Hello,

I have the following situation. There is a foundation lying on a two layers soil. The Young’s moduli, E_1 and E_2, of the two soil layers are my random variables. The quantity of interest is the maximal settlement U_Y of the foundation under a given load F. Now say that in the deterministic case using mean values of E_1 and E_2 I calculate (with FE software) a settlement of 1 cm. But at the building site I observe a settlement of 1.5 cm. So I perform a bayesian inversion (I first build a PCE on the FE software, very small LOO error) in order to update my probabilistic input. As a result of the bayesian inversion I get the posterior marginals and the correlation matrix. Since the output U_Y is a function of all inputs that feed my FE software/PCE, U_Y \approx f(E_1,E_2), it is logic that my varibles are correlated in order to “match” the observation of 1.5 cm.

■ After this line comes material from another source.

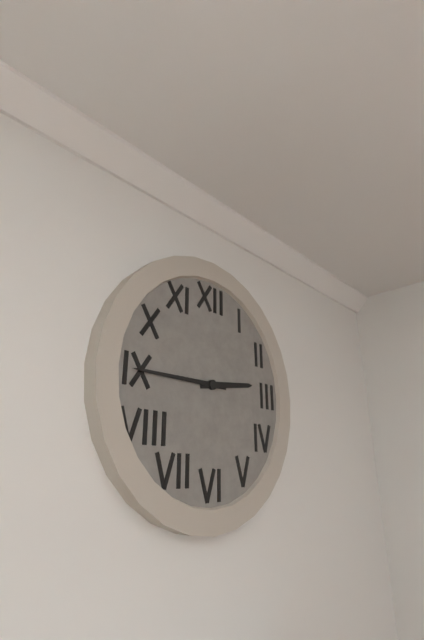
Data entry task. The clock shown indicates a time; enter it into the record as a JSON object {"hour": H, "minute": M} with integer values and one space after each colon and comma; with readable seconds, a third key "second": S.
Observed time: {"hour": 2, "minute": 45}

What I don’t understand is if for a forward reliability analysis I should use as probabilistic input the uncorrelated posterior marginals or the correlated posterior marginals as explained in Looking for documentation/example of using UQLab results of Bayesian inference for forward UQ or further Bayesian inference. The point is, in reality E_1 and E_2 have no correlation. There is no physical reason to have a correlation between them.

Thank you in advance for your reply!